Mar 21, 2006 12:27
Ok, so I'm struggling to make a decision about next year. I have to options, which are driving me insane. OK so the first one is this: I can stay in Washington, move to Olympia(where my school is at) so I wont waste too much gas and I can be closer to school. By the end of the school year I will graduate with my B.A. with an enfasis on Latin American studies and Literature. Or: I can go to Mexico, study there for a year and work with street children and youth (that's what I would be doing through the study abroad program I want to take) and come back to the states for an Extra year at my school and graduate in 2 years. I really, really want to go to mexico and study cuz I've been wanting to do that since high school...but I also want to graduate and move on to get my masters in teaching. Also my parents are constantly asking when I'm going to graduate.
I need some advice on what I should do and what would be best for me. I think that going to Mexico and working and studying at the same time will be very helpful and will give me experience working with children and youth since I want to be a teacher. I don't know.... maybe I want to go back cuz I miss it so much and I'm desperately trying to hold on to my roots, my culture and my family.

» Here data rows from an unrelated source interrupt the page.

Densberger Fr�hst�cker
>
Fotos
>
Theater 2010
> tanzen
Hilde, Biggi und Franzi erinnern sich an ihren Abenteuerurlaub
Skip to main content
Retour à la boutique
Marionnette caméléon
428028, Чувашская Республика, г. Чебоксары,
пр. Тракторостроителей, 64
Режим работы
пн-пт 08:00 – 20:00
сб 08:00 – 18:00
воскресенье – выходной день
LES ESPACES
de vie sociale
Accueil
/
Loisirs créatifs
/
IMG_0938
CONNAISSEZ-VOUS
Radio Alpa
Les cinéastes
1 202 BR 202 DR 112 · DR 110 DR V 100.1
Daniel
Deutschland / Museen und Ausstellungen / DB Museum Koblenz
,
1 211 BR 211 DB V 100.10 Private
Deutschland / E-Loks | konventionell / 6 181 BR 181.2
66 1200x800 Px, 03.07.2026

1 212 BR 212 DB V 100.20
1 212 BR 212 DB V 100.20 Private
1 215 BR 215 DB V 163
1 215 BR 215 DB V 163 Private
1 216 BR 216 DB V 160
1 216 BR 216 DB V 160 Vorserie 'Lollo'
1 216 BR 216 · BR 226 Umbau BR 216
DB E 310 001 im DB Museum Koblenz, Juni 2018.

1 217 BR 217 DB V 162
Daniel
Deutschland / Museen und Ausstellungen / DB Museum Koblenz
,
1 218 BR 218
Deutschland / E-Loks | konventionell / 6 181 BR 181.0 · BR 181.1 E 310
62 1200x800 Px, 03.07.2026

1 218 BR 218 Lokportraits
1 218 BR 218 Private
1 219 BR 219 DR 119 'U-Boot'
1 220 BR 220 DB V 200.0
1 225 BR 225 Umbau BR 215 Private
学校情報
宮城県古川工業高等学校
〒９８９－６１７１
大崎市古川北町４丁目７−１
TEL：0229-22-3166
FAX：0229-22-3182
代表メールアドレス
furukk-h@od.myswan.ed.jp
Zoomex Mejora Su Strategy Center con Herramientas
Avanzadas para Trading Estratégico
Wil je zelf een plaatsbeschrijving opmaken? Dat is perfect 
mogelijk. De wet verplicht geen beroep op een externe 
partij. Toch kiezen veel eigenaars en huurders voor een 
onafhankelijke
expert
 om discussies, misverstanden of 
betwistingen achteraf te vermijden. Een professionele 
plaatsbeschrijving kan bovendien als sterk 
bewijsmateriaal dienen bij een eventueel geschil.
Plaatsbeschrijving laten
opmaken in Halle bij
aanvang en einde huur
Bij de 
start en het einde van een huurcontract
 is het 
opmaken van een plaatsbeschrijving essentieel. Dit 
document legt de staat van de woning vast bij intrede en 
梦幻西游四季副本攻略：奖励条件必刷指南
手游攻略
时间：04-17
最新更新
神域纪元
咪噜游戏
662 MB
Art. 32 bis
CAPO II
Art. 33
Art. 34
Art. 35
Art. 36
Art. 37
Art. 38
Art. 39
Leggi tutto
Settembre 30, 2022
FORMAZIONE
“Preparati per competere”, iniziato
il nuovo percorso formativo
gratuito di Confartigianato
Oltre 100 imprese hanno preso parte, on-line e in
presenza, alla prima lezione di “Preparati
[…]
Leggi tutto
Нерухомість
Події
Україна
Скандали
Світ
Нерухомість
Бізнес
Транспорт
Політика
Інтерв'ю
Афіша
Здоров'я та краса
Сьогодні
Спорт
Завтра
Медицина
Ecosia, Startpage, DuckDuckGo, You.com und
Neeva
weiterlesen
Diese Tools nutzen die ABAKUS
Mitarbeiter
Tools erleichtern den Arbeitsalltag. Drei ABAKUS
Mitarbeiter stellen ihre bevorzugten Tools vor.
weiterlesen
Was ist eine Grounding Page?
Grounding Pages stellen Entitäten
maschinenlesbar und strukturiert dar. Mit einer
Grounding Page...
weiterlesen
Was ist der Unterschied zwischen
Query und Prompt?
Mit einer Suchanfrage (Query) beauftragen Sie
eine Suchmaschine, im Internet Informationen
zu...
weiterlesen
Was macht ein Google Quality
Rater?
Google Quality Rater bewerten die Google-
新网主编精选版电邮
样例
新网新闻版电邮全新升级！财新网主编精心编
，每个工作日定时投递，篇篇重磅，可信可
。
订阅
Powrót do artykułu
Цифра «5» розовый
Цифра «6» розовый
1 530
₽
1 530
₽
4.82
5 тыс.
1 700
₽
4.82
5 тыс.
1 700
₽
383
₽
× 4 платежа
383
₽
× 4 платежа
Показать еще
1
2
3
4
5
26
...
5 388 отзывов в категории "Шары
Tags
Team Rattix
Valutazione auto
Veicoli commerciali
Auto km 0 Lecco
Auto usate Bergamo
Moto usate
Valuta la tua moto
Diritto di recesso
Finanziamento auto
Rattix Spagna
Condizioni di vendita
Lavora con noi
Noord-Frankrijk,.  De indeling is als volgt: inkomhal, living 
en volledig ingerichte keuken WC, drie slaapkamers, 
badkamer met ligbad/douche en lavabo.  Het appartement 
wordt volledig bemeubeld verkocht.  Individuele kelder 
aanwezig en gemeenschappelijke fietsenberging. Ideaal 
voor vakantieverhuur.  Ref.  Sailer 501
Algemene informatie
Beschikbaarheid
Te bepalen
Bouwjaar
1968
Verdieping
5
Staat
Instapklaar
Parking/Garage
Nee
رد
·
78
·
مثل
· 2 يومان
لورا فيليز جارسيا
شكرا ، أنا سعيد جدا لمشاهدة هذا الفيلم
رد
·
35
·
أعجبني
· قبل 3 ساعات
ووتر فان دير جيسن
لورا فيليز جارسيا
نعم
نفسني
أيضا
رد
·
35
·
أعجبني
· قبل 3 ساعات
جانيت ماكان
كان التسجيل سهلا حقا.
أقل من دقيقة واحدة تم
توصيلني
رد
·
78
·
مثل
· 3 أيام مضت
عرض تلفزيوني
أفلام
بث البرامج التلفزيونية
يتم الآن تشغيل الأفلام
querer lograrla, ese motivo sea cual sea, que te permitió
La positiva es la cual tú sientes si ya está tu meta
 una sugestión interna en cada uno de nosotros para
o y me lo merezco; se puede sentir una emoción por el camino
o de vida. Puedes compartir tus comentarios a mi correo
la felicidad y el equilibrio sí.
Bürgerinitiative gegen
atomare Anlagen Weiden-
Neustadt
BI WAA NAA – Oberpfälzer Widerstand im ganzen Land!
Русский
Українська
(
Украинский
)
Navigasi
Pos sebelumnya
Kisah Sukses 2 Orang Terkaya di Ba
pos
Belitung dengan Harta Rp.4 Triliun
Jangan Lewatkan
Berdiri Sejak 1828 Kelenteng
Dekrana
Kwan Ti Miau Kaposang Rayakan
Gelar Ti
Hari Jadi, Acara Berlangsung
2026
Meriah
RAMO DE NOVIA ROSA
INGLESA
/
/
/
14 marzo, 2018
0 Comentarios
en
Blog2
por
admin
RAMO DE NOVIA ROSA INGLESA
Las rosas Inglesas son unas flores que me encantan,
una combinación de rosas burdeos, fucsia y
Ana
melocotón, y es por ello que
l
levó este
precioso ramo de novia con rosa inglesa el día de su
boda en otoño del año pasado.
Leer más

I've had this urge to leave and go back, I feel as if I don't belong here, like I need to be closer to the things I know so I wont loose a part of me. I'm afraid that if I stay here I will loose my identity, that part of me that makes me proud of who I am and not ashame of anything. Then again everyone tells me I have no future over there, that I'm destined to failure and will not make it. I never wanted to be here, I never wanted to come, I was fine where I was and maybe if I go back I'll be able to put some closure to these feelings and finally move on. I've lost so much be being here that I just want to get some of it back. But will I aclomplish anything by going? Will I feel as if I'm home? I wont know unless I go and try, but is it worth loosing a year of school? I don't know, I don't know. I just need some advice.